4) Perda de Mobilidade – Sem estes dados, os cidadãos vacinados não poderão visitar outros países ou sentar em um restaurante em São Paulo, exceto os paulistas, que tem seu próprio sistema.

5)    Qual a melhor prática de recuperação

O Lapsus$ Group, que assume a autoria do ataque cibernético, diz houve um ataque de RANSOMWARE e que 50 terabytes de informações foram retirados do sistema e estão em posse do grupo. “Nos contate caso queiram o retorno dos dados”. O Problema é que, mesmo se o governo pudesse pagar um resgate para bandidos, não podemos mais confiar na integridade desses dados.

Os atacantes geralmente criptografam os backups e depois partem para os dados de produção. Caso não seja encontrado um Backup “razoável”, recuperar os dados com os atacantes não é uma opção, pois nunca saberemos o quanto eles foram modificados. Mesmo encontrando um backup, não sabemos há quanto tempo os atacantes estão dentro da rede e o quanto eles modificaram os dados antes dessa madrugada.
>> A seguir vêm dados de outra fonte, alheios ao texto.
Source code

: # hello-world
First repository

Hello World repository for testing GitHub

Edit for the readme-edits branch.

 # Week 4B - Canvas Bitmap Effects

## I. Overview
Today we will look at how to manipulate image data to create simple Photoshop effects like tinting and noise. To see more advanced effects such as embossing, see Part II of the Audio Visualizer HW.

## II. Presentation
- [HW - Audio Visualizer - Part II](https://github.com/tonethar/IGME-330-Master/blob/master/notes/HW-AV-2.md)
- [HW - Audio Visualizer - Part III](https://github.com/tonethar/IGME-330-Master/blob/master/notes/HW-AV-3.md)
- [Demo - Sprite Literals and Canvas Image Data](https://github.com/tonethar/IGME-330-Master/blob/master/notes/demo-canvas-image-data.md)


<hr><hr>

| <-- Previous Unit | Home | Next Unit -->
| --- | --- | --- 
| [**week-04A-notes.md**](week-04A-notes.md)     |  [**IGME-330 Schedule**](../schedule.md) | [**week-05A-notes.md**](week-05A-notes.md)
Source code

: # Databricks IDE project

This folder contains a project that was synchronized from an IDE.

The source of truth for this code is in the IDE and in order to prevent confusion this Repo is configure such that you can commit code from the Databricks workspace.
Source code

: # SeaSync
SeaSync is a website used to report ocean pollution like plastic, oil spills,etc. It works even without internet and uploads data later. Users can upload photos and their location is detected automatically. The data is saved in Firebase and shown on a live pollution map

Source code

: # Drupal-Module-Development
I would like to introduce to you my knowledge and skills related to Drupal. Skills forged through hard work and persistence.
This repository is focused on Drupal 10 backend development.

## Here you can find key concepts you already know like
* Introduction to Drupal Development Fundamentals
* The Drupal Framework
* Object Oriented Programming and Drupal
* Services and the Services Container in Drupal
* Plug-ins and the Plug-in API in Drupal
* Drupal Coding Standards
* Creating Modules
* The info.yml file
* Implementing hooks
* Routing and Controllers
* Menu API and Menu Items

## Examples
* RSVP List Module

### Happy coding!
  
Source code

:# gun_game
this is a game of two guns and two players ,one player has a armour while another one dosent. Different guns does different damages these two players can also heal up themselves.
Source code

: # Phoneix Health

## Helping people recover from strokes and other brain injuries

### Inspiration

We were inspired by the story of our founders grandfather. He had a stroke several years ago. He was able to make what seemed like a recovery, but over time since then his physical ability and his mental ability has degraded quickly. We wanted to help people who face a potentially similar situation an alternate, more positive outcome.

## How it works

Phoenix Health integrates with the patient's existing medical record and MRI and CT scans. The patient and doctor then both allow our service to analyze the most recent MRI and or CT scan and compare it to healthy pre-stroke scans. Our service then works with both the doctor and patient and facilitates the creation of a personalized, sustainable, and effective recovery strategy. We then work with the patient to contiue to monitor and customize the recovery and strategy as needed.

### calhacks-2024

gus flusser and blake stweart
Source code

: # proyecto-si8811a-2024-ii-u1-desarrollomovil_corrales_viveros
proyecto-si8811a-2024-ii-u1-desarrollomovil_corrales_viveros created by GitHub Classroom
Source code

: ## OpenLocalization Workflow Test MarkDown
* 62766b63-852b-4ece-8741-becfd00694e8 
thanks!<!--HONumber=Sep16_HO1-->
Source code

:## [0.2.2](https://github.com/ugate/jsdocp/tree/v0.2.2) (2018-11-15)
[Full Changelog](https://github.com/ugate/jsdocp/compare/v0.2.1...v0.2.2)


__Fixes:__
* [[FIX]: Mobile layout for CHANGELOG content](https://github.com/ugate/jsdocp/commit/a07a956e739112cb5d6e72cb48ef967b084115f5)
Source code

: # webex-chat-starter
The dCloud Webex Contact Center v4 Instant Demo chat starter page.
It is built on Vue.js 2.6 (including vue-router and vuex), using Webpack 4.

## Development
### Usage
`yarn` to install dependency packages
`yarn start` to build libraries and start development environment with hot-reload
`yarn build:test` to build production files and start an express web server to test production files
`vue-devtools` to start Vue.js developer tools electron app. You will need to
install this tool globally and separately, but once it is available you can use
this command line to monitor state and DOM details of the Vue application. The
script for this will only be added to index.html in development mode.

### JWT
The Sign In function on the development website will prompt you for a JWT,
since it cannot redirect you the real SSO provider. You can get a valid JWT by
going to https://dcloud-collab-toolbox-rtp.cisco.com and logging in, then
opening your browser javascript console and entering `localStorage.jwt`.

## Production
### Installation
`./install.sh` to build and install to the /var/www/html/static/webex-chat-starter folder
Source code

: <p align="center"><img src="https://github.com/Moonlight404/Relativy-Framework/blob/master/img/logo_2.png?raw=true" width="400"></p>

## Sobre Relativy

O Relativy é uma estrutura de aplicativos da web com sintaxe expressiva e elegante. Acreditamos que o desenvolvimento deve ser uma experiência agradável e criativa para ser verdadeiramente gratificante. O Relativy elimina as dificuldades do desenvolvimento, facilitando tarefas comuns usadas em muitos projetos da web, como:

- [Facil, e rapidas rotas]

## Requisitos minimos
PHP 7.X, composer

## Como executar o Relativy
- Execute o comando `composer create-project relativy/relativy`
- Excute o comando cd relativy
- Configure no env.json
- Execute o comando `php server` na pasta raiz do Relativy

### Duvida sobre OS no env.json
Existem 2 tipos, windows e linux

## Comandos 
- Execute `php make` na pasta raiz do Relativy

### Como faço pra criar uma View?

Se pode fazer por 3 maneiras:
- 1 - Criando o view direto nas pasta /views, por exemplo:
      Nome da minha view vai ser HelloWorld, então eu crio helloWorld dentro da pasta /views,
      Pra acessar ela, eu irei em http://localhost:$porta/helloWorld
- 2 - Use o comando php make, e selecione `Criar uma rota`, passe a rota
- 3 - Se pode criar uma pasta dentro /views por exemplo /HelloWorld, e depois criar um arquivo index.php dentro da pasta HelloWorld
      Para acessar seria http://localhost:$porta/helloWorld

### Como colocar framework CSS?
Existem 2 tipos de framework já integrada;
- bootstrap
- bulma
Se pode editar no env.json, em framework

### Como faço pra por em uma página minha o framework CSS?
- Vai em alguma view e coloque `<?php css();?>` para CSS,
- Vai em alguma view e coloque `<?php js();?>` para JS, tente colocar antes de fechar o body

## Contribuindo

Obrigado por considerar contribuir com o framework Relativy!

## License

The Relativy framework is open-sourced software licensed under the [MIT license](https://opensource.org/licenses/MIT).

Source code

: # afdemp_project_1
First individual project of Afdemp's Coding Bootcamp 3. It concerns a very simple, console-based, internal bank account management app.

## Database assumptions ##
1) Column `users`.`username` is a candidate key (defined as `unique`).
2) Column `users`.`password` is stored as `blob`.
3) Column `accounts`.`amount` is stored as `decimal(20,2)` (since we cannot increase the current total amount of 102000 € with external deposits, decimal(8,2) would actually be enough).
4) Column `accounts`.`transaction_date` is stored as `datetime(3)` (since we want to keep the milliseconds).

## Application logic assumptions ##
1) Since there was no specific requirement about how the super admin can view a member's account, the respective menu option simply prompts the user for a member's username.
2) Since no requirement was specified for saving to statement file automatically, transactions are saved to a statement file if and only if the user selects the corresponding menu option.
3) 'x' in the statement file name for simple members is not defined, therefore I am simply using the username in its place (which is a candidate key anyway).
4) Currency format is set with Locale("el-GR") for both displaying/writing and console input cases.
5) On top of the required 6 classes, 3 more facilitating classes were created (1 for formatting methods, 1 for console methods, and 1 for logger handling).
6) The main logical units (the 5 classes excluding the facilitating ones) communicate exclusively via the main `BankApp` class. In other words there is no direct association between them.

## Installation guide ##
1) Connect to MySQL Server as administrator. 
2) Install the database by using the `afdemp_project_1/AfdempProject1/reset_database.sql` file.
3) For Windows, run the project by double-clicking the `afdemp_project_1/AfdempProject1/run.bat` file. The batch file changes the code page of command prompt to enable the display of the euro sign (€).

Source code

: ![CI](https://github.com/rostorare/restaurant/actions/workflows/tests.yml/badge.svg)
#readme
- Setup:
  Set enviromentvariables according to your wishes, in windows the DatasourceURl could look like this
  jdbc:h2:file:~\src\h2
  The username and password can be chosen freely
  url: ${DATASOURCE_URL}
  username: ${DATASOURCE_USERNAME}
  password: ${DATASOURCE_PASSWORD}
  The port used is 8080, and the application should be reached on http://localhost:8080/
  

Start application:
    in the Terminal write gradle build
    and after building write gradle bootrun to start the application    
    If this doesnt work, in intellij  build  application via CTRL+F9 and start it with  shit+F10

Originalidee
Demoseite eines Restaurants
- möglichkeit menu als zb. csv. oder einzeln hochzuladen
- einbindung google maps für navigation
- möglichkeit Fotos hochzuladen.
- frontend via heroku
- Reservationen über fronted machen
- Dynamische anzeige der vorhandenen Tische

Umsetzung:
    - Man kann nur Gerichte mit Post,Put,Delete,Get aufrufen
Parece uma insanidade dizer isso, mas talvez a única forma inequívoca de recuperar essa base seria que o cidadão que precisar do ConecteSUS para algo visite seu posto com o cartão físico de vacinação para recadastrar seus dados. Fica ai um pensamento para os críticos do comprovante de voto impresso. A auditabilidade é uma propriedade da Integridade de dados, que é parte do tripé da segurança da informação CID (Confidencialidade, Integridade e Disponibilidade) e apesar de as ameaças serem diferentes, nenhum sistema é invulnerável. O Bom gestor de risco tem que acreditar sempre no risco, o gestor que repousa tranquilo está mais perto do incidente.

Fica ai a lição, em uma época que confiamos o direito de ir e vir das pessoas a um aplicativo com uma vacina, e os votos a um sistema totalmente computadorizado sem nenhum lastro em outra mídia, temos que lembrar que por melhor que seja, nenhum sistema é impenetrável.